David Lange always had a way with words even if many of them were uttered with his tongue firmly embedded in his cheek.
Around the time his nemeses, Australian PM Bob Hawke, was having the New Zealand flag waved at him on a visit to Ottawa, Lange was giving his view of our two flags.
The late PM said a stranger who saw the Australian flag and the New Zealand flag outside adjacent buildings would assume that some British hotel chain was advertising deluxe and standard rooms. The big, extra star was presumably the more upmarket room.
Today voting papers will be sent out by the Electoral Commission to give Kiwis a vote they've never had before and are never likely to have again, at least until their grandchildren are old enough to vote themselves.
We've been bombarded with all the arguments, starting with the cost of the referenda - which makes you think Key could have simply done a Fijian Bainimarama and inflicted a new flag on us - to the alternative resembling a tea towel, which is dripping with drivel given that few of the critics have ever come up with anything better.
The flag debate's bubbled beneath the surface in this country for more than 40 years and unlike the Aussies, we see it as separate from becoming a republic.
The most vehement opposition, up until now, has come from the RSA which has always said change is disrespectful to those who have fought and died under the current ensign.
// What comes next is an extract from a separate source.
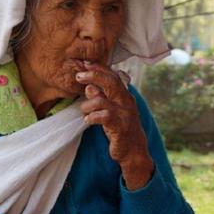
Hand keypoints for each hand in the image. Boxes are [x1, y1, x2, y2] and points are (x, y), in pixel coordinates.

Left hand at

Having had a grandfather serve at Gallipoli and family fighting in the Second World War, that argument's a crock of the old proverbial. Growing up, the importance of the flag was never mentioned around the dinner table, in relation to the wars, but the antipathy towards the British was frequently raised.
And yet we still have the Union Jack taking pride of place on our ensign.
Having visited every battlefield in Europe, Turkey and North Africa where our troops have fought and died abroad, some of them with old diggers who fought there, not once was the flag mentioned. As they stood over their mates' graves, always lamenting the futility of war, the old soldiers laid wreaths beneath the headstones featuring a stylised fern, not a silver one, but one blending into the sandstone.
So put the politics to one side over the coming weeks, forget the cost of democracy, bury the dislike you may have of John Key and take the opportunity you're unlikely to get again and fill out the ballot paper.